Look through the entries below. Report each line that has the word "equations" in it.

» **GIVEN ENTRIES**
++++++++++++++++++++

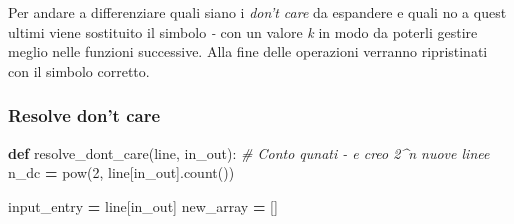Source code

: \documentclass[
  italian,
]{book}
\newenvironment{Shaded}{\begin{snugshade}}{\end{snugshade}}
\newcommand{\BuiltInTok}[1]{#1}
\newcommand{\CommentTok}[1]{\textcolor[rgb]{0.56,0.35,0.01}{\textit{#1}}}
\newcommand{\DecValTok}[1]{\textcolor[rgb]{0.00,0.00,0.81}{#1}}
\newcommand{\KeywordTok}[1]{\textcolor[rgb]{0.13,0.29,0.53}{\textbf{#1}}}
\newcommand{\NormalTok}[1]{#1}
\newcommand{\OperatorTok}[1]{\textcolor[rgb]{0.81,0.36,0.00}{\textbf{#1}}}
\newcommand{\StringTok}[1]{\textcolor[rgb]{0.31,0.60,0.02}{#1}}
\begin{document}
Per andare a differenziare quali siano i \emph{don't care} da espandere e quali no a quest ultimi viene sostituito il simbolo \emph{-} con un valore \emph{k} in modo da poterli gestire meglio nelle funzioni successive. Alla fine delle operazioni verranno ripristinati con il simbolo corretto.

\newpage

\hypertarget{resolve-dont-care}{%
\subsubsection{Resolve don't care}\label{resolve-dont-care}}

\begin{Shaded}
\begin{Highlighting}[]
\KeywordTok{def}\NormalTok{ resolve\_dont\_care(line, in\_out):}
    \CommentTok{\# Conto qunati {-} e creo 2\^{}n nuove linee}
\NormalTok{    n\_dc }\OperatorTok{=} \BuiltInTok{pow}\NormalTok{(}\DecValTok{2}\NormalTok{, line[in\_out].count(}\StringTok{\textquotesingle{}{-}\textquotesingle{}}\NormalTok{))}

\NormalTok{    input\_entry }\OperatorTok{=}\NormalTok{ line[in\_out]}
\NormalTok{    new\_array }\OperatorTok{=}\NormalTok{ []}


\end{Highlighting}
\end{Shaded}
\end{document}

++++++++++++++++++++

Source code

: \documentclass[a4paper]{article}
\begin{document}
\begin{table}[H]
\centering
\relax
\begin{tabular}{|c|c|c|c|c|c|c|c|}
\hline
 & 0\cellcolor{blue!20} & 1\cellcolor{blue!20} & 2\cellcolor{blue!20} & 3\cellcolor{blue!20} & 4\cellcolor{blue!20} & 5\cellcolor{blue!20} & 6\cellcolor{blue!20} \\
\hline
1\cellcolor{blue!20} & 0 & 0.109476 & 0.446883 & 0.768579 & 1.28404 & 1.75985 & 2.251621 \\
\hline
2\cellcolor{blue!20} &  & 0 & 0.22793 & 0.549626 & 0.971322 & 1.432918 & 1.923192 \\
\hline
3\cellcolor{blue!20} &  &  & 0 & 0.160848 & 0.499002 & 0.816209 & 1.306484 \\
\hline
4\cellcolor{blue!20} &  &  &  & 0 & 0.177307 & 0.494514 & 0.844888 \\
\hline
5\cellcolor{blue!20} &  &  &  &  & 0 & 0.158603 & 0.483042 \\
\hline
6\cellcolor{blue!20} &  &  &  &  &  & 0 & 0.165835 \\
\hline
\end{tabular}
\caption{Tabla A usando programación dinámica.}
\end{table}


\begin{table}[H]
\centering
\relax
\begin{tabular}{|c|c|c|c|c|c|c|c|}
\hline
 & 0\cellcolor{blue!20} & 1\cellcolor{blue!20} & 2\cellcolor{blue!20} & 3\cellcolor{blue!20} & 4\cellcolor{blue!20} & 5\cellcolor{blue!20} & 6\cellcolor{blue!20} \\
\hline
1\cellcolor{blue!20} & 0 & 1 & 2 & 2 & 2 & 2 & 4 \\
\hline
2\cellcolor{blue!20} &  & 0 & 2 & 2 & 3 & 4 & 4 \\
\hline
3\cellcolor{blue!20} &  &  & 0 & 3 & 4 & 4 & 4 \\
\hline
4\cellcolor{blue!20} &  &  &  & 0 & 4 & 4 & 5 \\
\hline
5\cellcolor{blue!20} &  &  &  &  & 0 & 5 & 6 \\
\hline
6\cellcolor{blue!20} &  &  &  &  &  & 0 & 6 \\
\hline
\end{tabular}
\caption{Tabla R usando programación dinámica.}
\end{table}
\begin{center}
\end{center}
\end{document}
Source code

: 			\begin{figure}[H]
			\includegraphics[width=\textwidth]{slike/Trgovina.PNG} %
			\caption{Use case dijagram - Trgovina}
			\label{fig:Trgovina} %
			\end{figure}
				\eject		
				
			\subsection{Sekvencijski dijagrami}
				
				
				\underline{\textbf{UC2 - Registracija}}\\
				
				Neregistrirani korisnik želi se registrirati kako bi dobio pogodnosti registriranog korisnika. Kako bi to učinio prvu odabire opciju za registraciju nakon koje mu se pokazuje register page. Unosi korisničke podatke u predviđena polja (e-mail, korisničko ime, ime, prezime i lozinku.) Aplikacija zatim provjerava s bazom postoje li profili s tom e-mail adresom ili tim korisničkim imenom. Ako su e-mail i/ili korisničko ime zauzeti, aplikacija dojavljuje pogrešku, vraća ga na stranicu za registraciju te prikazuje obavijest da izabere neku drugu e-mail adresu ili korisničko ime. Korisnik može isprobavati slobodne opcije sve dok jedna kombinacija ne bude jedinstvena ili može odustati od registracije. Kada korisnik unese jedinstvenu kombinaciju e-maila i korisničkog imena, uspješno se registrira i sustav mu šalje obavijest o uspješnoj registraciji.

++++++++++++++++++++

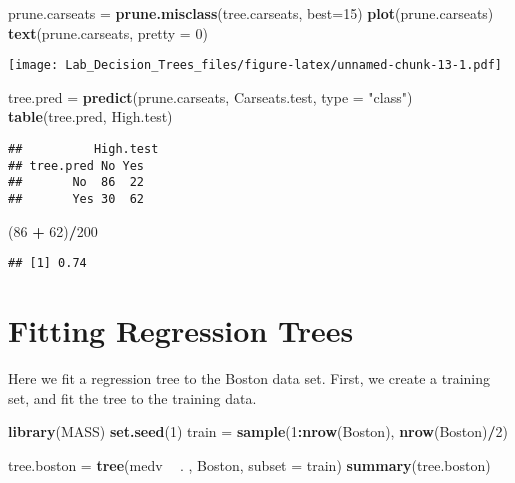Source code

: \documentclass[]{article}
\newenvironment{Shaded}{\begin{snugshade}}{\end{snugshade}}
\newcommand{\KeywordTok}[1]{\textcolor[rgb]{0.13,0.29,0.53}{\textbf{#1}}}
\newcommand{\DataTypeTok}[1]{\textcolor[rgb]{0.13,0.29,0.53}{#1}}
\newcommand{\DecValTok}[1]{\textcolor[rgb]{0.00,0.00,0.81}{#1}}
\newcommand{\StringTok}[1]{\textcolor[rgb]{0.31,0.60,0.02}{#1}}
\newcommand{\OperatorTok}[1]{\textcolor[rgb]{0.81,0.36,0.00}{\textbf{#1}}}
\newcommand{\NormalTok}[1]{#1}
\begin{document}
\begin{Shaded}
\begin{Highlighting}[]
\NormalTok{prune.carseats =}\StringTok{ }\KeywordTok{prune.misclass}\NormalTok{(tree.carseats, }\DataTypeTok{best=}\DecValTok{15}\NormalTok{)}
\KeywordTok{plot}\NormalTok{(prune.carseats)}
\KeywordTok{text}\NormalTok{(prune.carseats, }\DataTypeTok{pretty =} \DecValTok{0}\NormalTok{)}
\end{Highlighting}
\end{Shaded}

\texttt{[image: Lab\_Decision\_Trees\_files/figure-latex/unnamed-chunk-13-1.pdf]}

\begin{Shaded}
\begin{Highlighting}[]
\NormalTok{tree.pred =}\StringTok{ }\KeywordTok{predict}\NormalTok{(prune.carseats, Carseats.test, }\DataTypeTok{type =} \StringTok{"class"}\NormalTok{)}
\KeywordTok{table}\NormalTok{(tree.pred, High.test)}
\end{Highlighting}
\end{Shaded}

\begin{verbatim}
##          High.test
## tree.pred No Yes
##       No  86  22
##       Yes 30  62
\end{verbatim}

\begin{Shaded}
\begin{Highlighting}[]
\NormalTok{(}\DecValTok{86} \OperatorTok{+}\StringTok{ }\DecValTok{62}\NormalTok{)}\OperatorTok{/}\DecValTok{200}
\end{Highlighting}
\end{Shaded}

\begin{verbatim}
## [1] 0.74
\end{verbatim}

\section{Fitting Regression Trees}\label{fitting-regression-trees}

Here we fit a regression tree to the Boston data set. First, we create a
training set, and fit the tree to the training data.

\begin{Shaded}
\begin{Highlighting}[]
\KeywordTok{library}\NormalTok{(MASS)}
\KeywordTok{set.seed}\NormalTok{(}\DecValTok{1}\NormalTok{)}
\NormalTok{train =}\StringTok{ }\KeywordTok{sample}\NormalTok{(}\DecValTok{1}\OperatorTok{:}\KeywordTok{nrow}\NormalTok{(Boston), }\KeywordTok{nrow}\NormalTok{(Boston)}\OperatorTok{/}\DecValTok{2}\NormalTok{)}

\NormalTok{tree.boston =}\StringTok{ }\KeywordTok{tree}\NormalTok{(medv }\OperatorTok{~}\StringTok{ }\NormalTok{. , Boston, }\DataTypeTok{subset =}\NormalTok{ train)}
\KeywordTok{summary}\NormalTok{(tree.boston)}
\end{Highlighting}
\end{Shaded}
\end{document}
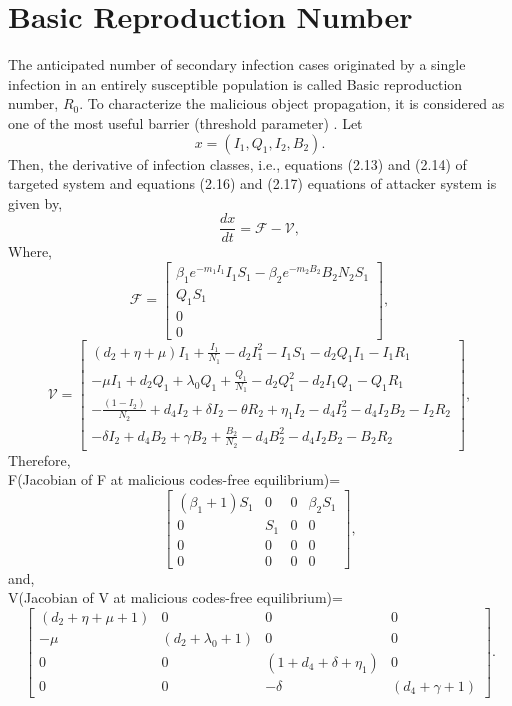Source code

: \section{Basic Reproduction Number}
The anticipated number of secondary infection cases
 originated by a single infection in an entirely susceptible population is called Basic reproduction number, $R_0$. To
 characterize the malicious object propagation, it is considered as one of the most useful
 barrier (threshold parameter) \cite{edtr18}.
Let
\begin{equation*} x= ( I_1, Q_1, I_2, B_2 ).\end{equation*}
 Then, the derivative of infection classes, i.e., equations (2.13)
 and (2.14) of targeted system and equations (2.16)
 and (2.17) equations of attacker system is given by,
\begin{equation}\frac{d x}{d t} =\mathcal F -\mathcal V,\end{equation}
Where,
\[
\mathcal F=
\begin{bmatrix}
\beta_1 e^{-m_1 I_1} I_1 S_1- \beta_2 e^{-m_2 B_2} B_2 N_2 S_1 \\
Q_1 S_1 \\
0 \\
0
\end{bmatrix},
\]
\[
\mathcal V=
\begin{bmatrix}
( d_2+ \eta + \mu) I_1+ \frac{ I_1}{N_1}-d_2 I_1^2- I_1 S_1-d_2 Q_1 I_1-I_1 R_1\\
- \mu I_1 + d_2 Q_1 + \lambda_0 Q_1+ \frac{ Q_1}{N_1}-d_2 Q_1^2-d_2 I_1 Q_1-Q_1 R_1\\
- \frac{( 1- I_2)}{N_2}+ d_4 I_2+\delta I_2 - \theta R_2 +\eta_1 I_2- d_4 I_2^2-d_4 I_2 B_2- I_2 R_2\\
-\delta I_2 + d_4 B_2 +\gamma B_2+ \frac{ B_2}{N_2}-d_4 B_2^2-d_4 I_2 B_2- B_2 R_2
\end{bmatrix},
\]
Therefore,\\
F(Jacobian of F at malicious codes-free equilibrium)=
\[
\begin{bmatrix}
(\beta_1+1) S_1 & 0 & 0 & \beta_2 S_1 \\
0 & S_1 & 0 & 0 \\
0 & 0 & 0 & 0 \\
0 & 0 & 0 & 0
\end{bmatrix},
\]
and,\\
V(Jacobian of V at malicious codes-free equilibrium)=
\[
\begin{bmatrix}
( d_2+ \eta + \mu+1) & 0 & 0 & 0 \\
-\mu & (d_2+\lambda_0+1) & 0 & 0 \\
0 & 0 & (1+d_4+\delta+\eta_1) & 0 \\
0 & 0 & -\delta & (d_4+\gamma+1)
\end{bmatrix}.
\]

++++++++++++++++++++

» **ANSWER BOX**
 Then, the derivative of infection classes, i.e., equations (2.13)
 and (2.14) of targeted system and equations (2.16)
 and (2.17) equations of attacker system is given by,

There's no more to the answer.